The circumstances of this error.

This error message occurs when you are using the rpart() function. It results from a miss-formatting the column names in the data frame when you refer to them in the rpart() function.

> library(“rpart”)
> x = rep(1, 4)
> y = rep(2, 4)
> z = rep(3, 4)
> t = rep(4, 4)
> df = data.frame(x,y,z,t)
> df
x y z t
1 1 2 3 4
2 1 2 3 4
3 1 2 3 4
4 1 2 3 4
> q = rpart( t ~ “x” + “y”+”z”, data = df)
Error in terms.formula(formula, data = data) :
invalid model formula in ExtractVars

As you can see t, “x”, “y” and “z” refer to the column names in the data frame df.

What is causing this error?

The reason why this error message occurs is not properly formatting calling games for using in the rpart() function. The mistake here is putting quotes around call names of the data frame.

> library(“rpart”)
> x = rep(1, 4)
> y = rep(2, 4)
> z = rep(3, 4)
> t = rep(4, 4)
> df = data.frame(x,y,z,t)
> df
x y z t
1 1 2 3 4
2 1 2 3 4
3 1 2 3 4
4 1 2 3 4
> q = rpart(t ~ x + y + z, data = df)

In this example, the column names in data frame df are not contained in quotes, and the result is that there is no error message. This shows that the cause of the error message was putting the column names in quotes.

How to fix this error.

This problem has two ways of fixing it. The goal of both of these methods is the correct formatting of the column names so that they are acceptable to the rpart() function.

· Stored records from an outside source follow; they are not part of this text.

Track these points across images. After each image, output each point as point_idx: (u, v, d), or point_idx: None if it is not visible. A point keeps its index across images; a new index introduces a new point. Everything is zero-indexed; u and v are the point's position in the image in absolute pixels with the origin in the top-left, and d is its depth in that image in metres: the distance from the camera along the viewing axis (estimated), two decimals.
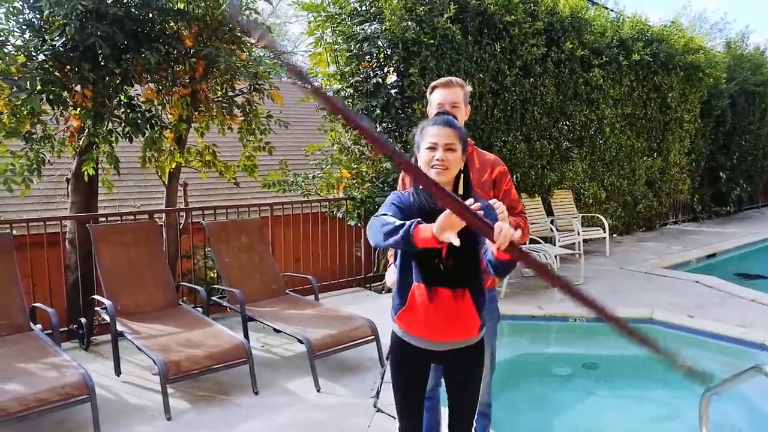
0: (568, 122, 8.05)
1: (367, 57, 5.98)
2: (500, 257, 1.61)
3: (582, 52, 7.77)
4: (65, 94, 4.46)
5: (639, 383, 4.43)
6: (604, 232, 7.82)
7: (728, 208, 11.94)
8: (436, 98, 2.40)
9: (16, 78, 4.11)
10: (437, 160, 1.83)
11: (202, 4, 4.79)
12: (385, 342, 4.05)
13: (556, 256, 5.96)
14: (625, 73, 8.68)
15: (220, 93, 5.24)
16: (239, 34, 5.04)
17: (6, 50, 4.25)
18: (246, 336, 4.10)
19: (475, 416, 2.04)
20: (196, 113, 5.05)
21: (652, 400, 4.14)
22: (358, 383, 3.71)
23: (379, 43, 5.82)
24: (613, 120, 8.65)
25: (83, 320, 4.29)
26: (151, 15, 4.63)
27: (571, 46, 7.57)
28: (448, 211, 1.49)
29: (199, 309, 4.55)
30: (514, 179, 7.33)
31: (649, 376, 4.55)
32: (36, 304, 3.95)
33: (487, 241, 1.54)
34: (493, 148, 6.93)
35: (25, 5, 4.31)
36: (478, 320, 1.94)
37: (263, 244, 5.05)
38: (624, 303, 5.45)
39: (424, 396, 2.06)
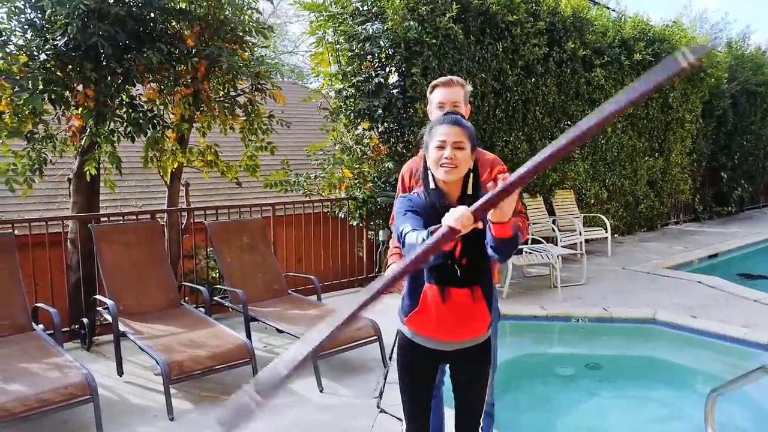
0: (569, 122, 8.03)
1: (369, 57, 5.97)
2: (498, 233, 1.63)
3: (584, 52, 7.76)
4: (67, 93, 4.45)
5: (642, 383, 4.42)
6: (606, 232, 7.80)
7: (729, 208, 11.93)
8: (436, 97, 2.39)
9: (18, 78, 4.10)
10: (446, 158, 1.82)
11: (204, 3, 4.78)
12: (388, 342, 4.05)
13: (558, 256, 5.95)
14: (627, 73, 8.66)
15: (222, 93, 5.24)
16: (241, 33, 5.03)
17: (8, 50, 4.24)
18: (248, 336, 4.08)
19: (482, 416, 2.03)
20: (198, 113, 5.04)
21: (655, 401, 4.13)
22: (361, 384, 3.70)
23: (381, 42, 5.81)
24: (614, 120, 8.63)
25: (85, 320, 4.29)
26: (153, 14, 4.62)
27: (572, 45, 7.56)
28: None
29: (201, 309, 4.55)
30: None
31: (652, 376, 4.54)
32: (38, 304, 3.94)
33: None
34: (495, 148, 6.92)
35: (27, 5, 4.30)
36: (488, 318, 1.94)
37: (265, 244, 5.04)
38: (627, 303, 5.44)
39: (432, 396, 2.05)
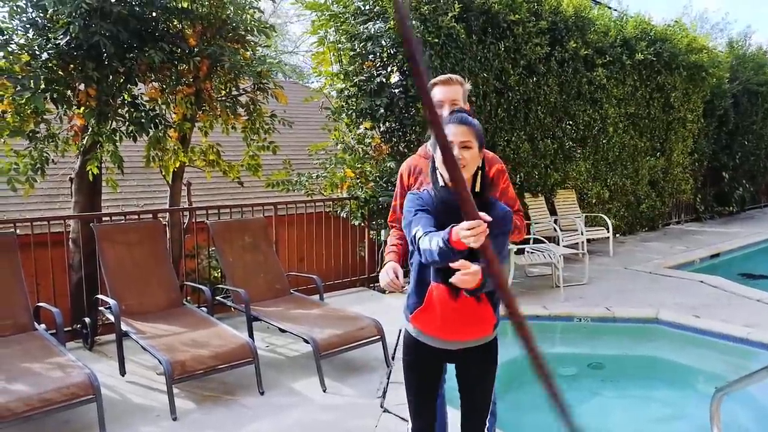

q = rpart(t ~ “x” + “y” + “z”, data = df)

This is the version of the rpart() function containing the quotes around the column names. It is also the one that produces the error message.

q = rpart(t ~ x + y + z, data = df)

In this case, we are simply eliminating the quotes to produce a format for the column names that is acceptable to the rpart() function.

q = rpart(df$t ~ df$x + df$y + df$z, data = df)

The second solution involves using the standard notation for accessing the columns in a data frame. It eliminates the error by using a more conventional format. This approach should be the simplest one to remember since you use it elsewhere.